- Aim of the exercise -
Repeat back every line of the data, exactly.

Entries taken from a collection
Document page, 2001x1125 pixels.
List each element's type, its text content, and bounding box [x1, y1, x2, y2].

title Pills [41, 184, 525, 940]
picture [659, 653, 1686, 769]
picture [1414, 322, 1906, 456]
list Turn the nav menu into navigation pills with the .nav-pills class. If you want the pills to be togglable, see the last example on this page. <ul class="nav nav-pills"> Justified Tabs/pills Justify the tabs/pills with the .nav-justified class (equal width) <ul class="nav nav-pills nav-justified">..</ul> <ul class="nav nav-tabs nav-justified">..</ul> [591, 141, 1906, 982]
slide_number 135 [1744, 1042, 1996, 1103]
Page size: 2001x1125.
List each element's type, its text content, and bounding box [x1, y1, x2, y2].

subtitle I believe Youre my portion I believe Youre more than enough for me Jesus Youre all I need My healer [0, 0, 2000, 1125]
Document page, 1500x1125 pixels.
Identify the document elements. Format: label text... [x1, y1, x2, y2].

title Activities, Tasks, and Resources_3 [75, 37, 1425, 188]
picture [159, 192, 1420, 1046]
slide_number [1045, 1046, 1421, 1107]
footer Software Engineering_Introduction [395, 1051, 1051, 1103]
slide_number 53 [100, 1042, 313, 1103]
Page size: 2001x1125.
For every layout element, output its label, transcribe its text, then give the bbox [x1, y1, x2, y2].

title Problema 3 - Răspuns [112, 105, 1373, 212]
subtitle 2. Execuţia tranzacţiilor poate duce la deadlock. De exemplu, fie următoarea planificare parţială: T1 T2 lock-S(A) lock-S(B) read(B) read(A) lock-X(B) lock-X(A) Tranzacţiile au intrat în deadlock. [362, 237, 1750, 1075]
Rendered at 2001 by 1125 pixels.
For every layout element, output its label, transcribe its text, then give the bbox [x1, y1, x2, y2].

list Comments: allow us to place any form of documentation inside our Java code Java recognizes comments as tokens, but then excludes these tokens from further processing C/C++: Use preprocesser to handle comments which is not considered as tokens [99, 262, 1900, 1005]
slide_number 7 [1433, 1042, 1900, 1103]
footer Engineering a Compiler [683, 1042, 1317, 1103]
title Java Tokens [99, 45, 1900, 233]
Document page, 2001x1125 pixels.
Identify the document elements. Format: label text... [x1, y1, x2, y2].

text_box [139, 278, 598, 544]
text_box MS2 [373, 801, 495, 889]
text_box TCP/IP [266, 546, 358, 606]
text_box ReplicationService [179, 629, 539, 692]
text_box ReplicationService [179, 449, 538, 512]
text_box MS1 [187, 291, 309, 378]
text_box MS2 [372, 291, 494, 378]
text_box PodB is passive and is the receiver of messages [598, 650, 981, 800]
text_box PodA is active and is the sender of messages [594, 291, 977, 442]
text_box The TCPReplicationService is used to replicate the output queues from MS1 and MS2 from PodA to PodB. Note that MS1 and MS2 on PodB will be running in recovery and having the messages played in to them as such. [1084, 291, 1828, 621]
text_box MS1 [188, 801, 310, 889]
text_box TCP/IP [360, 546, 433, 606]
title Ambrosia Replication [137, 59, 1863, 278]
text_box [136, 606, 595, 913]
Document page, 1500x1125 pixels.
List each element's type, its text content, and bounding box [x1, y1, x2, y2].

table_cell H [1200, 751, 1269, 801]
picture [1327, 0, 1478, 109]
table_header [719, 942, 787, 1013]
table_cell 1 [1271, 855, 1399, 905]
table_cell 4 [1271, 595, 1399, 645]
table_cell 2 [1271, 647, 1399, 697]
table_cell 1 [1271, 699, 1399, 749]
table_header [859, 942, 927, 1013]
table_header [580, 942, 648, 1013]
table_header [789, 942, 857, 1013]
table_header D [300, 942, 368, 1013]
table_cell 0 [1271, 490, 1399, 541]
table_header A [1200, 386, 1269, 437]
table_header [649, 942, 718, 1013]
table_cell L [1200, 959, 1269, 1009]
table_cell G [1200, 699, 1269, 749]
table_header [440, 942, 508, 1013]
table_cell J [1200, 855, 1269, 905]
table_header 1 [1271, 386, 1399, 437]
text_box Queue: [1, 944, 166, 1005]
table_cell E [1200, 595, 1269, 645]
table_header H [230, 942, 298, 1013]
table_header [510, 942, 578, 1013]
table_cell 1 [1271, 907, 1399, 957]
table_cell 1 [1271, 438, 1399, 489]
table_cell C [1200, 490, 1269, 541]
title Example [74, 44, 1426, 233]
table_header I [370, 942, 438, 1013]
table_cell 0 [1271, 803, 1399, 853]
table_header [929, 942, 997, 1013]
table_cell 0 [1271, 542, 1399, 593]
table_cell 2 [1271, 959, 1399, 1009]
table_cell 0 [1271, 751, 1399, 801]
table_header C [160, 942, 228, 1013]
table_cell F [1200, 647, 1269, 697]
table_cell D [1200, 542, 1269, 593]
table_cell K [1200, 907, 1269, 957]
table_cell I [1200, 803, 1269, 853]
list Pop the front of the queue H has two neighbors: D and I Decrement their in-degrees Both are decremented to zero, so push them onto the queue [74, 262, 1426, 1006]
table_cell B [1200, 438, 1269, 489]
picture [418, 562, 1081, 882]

- Written reply -
Document page, 2001x1125 pixels.
List each element's type, its text content, and bounding box [x1, y1, x2, y2].

title Pills [41, 184, 525, 940]
picture [659, 653, 1686, 769]
picture [1414, 322, 1906, 456]
list Turn the nav menu into navigation pills with the .nav-pills class. If you want the pills to be togglable, see the last example on this page. <ul class="nav nav-pills"> Justified Tabs/pills Justify the tabs/pills with the .nav-justified class (equal width) <ul class="nav nav-pills nav-justified">..</ul> <ul class="nav nav-tabs nav-justified">..</ul> [591, 141, 1906, 982]
slide_number 135 [1744, 1042, 1996, 1103]
Page size: 2001x1125.
List each element's type, its text content, and bounding box [x1, y1, x2, y2].

subtitle I believe Youre my portion I believe Youre more than enough for me Jesus Youre all I need My healer [0, 0, 2000, 1125]
Document page, 1500x1125 pixels.
Identify the document elements. Format: label text... [x1, y1, x2, y2].

title Activities, Tasks, and Resources_3 [75, 37, 1425, 188]
picture [159, 192, 1420, 1046]
slide_number [1045, 1046, 1421, 1107]
footer Software Engineering_Introduction [395, 1051, 1051, 1103]
slide_number 53 [100, 1042, 313, 1103]
Page size: 2001x1125.
For every layout element, output its label, transcribe its text, then give the bbox [x1, y1, x2, y2].

title Problema 3 - Răspuns [112, 105, 1373, 212]
subtitle 2. Execuţia tranzacţiilor poate duce la deadlock. De exemplu, fie următoarea planificare parţială: T1 T2 lock-S(A) lock-S(B) read(B) read(A) lock-X(B) lock-X(A) Tranzacţiile au intrat în deadlock. [362, 237, 1750, 1075]
Rendered at 2001 by 1125 pixels.
For every layout element, output its label, transcribe its text, then give the bbox [x1, y1, x2, y2].

list Comments: allow us to place any form of documentation inside our Java code Java recognizes comments as tokens, but then excludes these tokens from further processing C/C++: Use preprocesser to handle comments which is not considered as tokens [99, 262, 1900, 1005]
slide_number 7 [1433, 1042, 1900, 1103]
footer Engineering a Compiler [683, 1042, 1317, 1103]
title Java Tokens [99, 45, 1900, 233]
Document page, 2001x1125 pixels.
Identify the document elements. Format: label text... [x1, y1, x2, y2].

text_box [139, 278, 598, 544]
text_box MS2 [373, 801, 495, 889]
text_box TCP/IP [266, 546, 358, 606]
text_box ReplicationService [179, 629, 539, 692]
text_box ReplicationService [179, 449, 538, 512]
text_box MS1 [187, 291, 309, 378]
text_box MS2 [372, 291, 494, 378]
text_box PodB is passive and is the receiver of messages [598, 650, 981, 800]
text_box PodA is active and is the sender of messages [594, 291, 977, 442]
text_box The TCPReplicationService is used to replicate the output queues from MS1 and MS2 from PodA to PodB. Note that MS1 and MS2 on PodB will be running in recovery and having the messages played in to them as such. [1084, 291, 1828, 621]
text_box MS1 [188, 801, 310, 889]
text_box TCP/IP [360, 546, 433, 606]
title Ambrosia Replication [137, 59, 1863, 278]
text_box [136, 606, 595, 913]
Document page, 1500x1125 pixels.
List each element's type, its text content, and bounding box [x1, y1, x2, y2].

table_cell H [1200, 751, 1269, 801]
picture [1327, 0, 1478, 109]
table_header [719, 942, 787, 1013]
table_cell 1 [1271, 855, 1399, 905]
table_cell 4 [1271, 595, 1399, 645]
table_cell 2 [1271, 647, 1399, 697]
table_cell 1 [1271, 699, 1399, 749]
table_header [859, 942, 927, 1013]
table_header [580, 942, 648, 1013]
table_header [789, 942, 857, 1013]
table_header D [300, 942, 368, 1013]
table_cell 0 [1271, 490, 1399, 541]
table_header A [1200, 386, 1269, 437]
table_header [649, 942, 718, 1013]
table_cell L [1200, 959, 1269, 1009]
table_cell G [1200, 699, 1269, 749]
table_header [440, 942, 508, 1013]
table_cell J [1200, 855, 1269, 905]
table_header 1 [1271, 386, 1399, 437]
text_box Queue: [1, 944, 166, 1005]
table_cell E [1200, 595, 1269, 645]
table_header H [230, 942, 298, 1013]
table_header [510, 942, 578, 1013]
table_cell 1 [1271, 907, 1399, 957]
table_cell 1 [1271, 438, 1399, 489]
table_cell C [1200, 490, 1269, 541]
title Example [74, 44, 1426, 233]
table_header I [370, 942, 438, 1013]
table_cell 0 [1271, 803, 1399, 853]
table_header [929, 942, 997, 1013]
table_cell 0 [1271, 542, 1399, 593]
table_cell 2 [1271, 959, 1399, 1009]
table_cell 0 [1271, 751, 1399, 801]
table_header C [160, 942, 228, 1013]
table_cell F [1200, 647, 1269, 697]
table_cell D [1200, 542, 1269, 593]
table_cell K [1200, 907, 1269, 957]
table_cell I [1200, 803, 1269, 853]
list Pop the front of the queue H has two neighbors: D and I Decrement their in-degrees Both are decremented to zero, so push them onto the queue [74, 262, 1426, 1006]
table_cell B [1200, 438, 1269, 489]
picture [418, 562, 1081, 882]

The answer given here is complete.